Wednesday 30/1/2002New chips are a good thing, right? Nvidia's GeForce4 graphics chip looks like a very good thing indeed, if the rumours about its top-of-the-range 300MHz core and enormous polygon pushing capabilities are true.
Written by Rupert Goodwins, Contributor

Wednesday 30/1/2002

New chips are a good thing, right? Nvidia's GeForce4 graphics chip looks like a very good thing indeed, if the rumours about its top-of-the-range 300MHz core and enormous polygon pushing capabilities are true. Which seems likely, given the degree of annoyance the company are showing over these rumours coming out before next week's launch.

I know it must be frustrating for marketing departments to have the launch of a new product taken out of their hands, but it's really very simple -- if you don't want anyone to know, don't tell anyone. Sending product out to distributors and getting pictures published in brochures doesn't help, and getting sniffy about it afterwards helps even less. There's a spate of paranoia around at the moment: companies are not only placing us under very restrictive non-disclosure agreements (NDAs) where we have to promise on our entire family's graves not to breath a word of what we've been told, but forbidding us to say when those NDAs are to be removed.
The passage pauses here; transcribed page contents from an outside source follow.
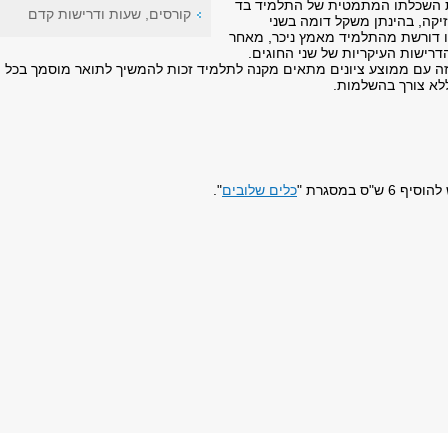
ת השכלתו המתמטית של התלמיד בד
קורסים, שעות ודרישות קדם
יקה, בהינתן משקל דומה בשני
ו דורשת מהתלמיד מאמץ ניכר, מאחר
ישות העיקריות של שני החוגים.
זה עם ממוצע ציונים מתאים מקנה לתלמיד זכות להמשיך לתואר מוסמך בכל
לא צורך בהשלמות.
"ס במסגרת "
כלים שלובים
".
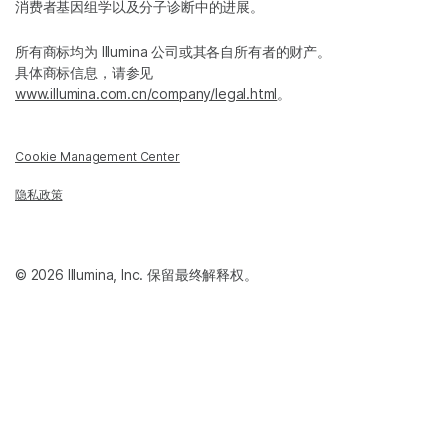
消费者基因组学以及分子诊断中的进展。
所有商标均为 Illumina 公司或其各自所有者的财产。
具体商标信息，请参见
www.illumina.com.cn/company/legal.html
。
Cookie Management Center
隐私政策
© 2026 Illumina, Inc. 保留最终解释权。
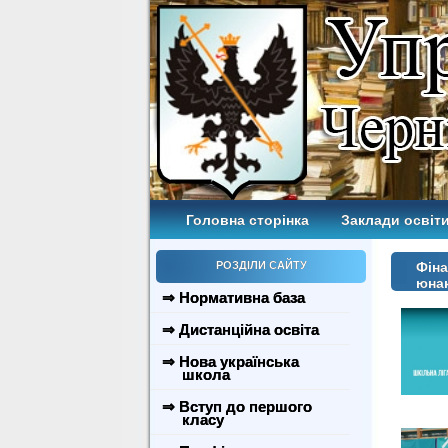
Головна сторінка
Заклади освіти
РОЗДІЛИ САЙТУ
Фіна
юнак
⇒ Нормативна база
⇒ Дистанційна освіта
⇒ Нова українська
школа
⇒ Вступ до першого
класу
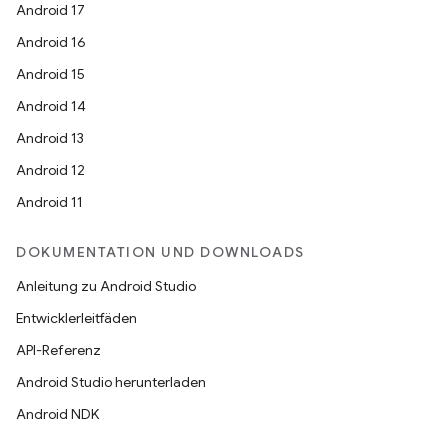
Android 17
Android 16
Android 15
Android 14
Android 13
Android 12
Android 11
DOKUMENTATION UND DOWNLOADS
Anleitung zu Android Studio
Entwicklerleitfäden
API-Referenz
Android Studio herunterladen
Android NDK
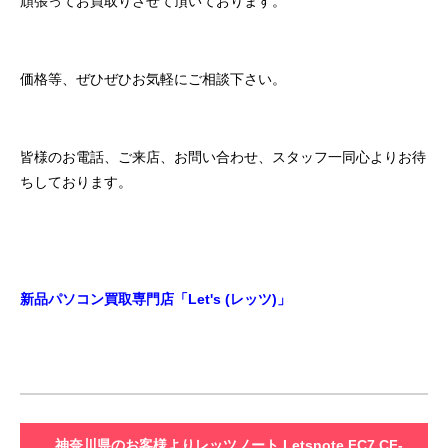
頑張ってお買取りさせて頂いております。
価格等、ぜひぜひお気軽にご相談下さい。
皆様のお電話、ご来店、お問い合わせ、スタッフ一同心よりお待
ちしております。
新品パソコン買取専門店「Let's (レッツ)」
神奈川県のお客様よりレッツノート Letsnote FC7 CF-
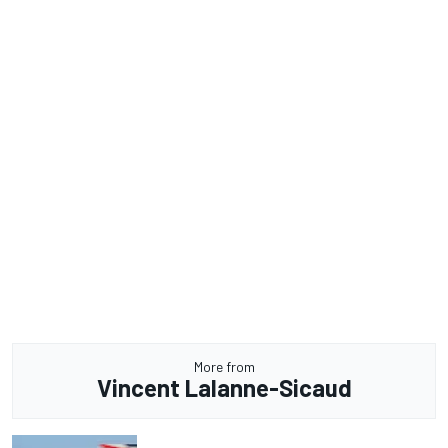
More from
Vincent Lalanne-Sicaud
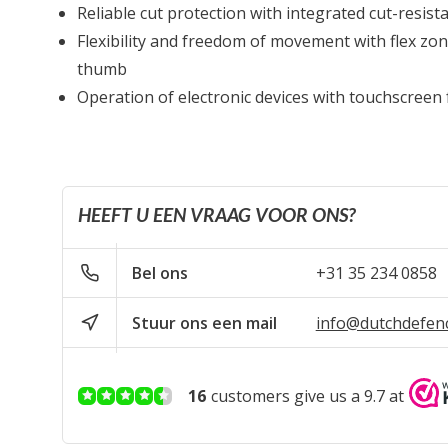
Reliable cut protection with integrated cut-resista
Flexibility and freedom of movement with flex zon
thumb
Operation of electronic devices with touchscreen f
HEEFT U EEN VRAAG VOOR ONS?
Bel ons
+31 35 234 0858
Stuur ons een mail
info@dutchdefen
16
customers give us a 9.7 at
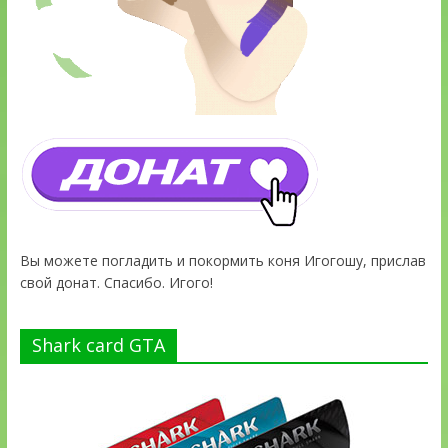
Вы можете погладить и покормить коня Игогошу, прислав
свой донат. Спасибо. Игого!
Shark card GTA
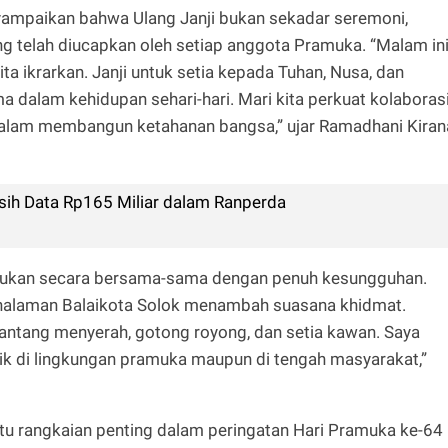
ampaikan bahwa Ulang Janji bukan sekadar seremoni,
 telah diucapkan oleh setiap anggota Pramuka. “Malam in
ita ikrarkan. Janji untuk setia kepada Tuhan, Nusa, dan
dalam kehidupan sehari-hari. Mari kita perkuat kolaborasi
 dalam membangun ketahanan bangsa,” ujar Ramadhani Kiran
lisih Data Rp165 Miliar dalam Ranperda
akukan secara bersama-sama dengan penuh kesungguhan.
g halaman Balaikota Solok menambah suasana khidmat.
tang menyerah, gotong royong, dan setia kawan. Saya
, baik di lingkungan pramuka maupun di tengah masyarakat,”
satu rangkaian penting dalam peringatan Hari Pramuka ke-64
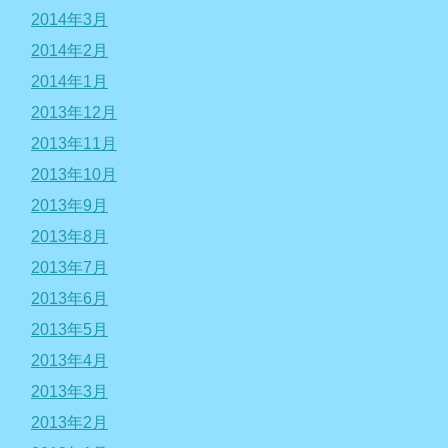
2014年3月
2014年2月
2014年1月
2013年12月
2013年11月
2013年10月
2013年9月
2013年8月
2013年7月
2013年6月
2013年5月
2013年4月
2013年3月
2013年2月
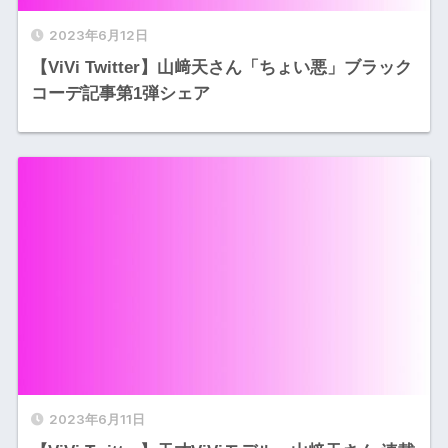
2023年6月12日
【ViVi Twitter】山﨑天さん「ちょい悪」ブラック
コーデ記事第1弾シェア
2023年6月11日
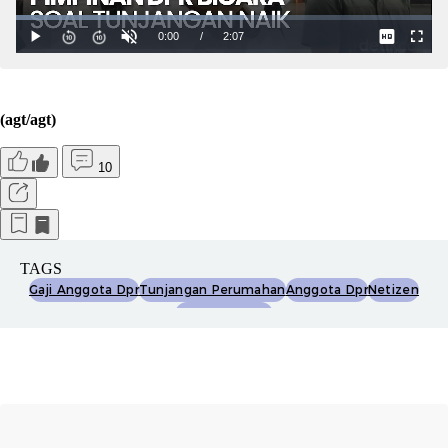
(agt/agt)
10
TAGS
Gaji Anggota Dpr
Tunjangan Perumahan
Anggota Dpr
Netizen
Trending Topic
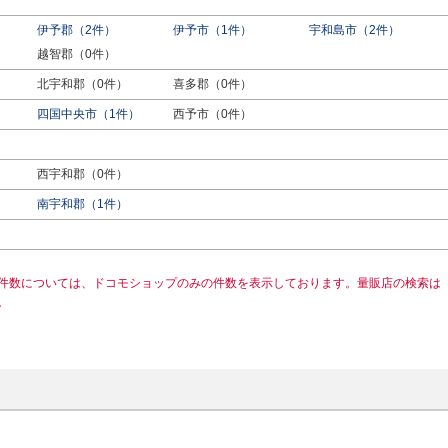
伊予郡（2件）
伊予市（1件）
宇和島市（2件）
越智郡（0件）
北宇和郡（0件）
喜多郡（0件）
四国中央市（1件）
西予市（0件）
西宇和郡（0件）
南宇和郡（1件）
件数については、ドコモショップのみの件数を表示しております。量販店の検索は
。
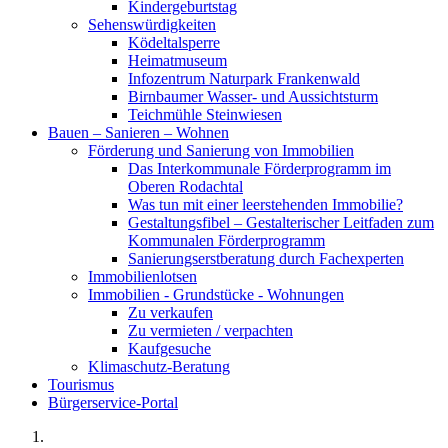
Kindergeburtstag
Sehenswürdigkeiten
Ködeltalsperre
Heimatmuseum
Infozentrum Naturpark Frankenwald
Birnbaumer Wasser- und Aussichtsturm
Teichmühle Steinwiesen
Bauen – Sanieren – Wohnen
Förderung und Sanierung von Immobilien
Das Interkommunale Förderprogramm im
Oberen Rodachtal
Was tun mit einer leerstehenden Immobilie?
Gestaltungsfibel – Gestalterischer Leitfaden zum
Kommunalen Förderprogramm
Sanierungserstberatung durch Fachexperten
Immobilienlotsen
Immobilien - Grundstücke - Wohnungen
Zu verkaufen
Zu vermieten / verpachten
Kaufgesuche
Klimaschutz-Beratung
Tourismus
Bürgerservice-Portal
Not only are NDAs probably worthless in any legal sense, they only serve to annoy the journalists -- who are as capable of telling their non-NDA'd friends off the record as anyone. Intel was slightly more civilised this week, telling us stuff under 'a gentleman's agreement' -- although whether this applied to the two female journalists in the room wasn't clear

These days, the moment information leaves the building -- even if it's only the manual being printed -- you can assume some bright spark will bung it on the Web at lunchtime and it'll be on Google after tea. That's the way the world is now: a marketing department that uses this fact instead of railing at it is a wise one.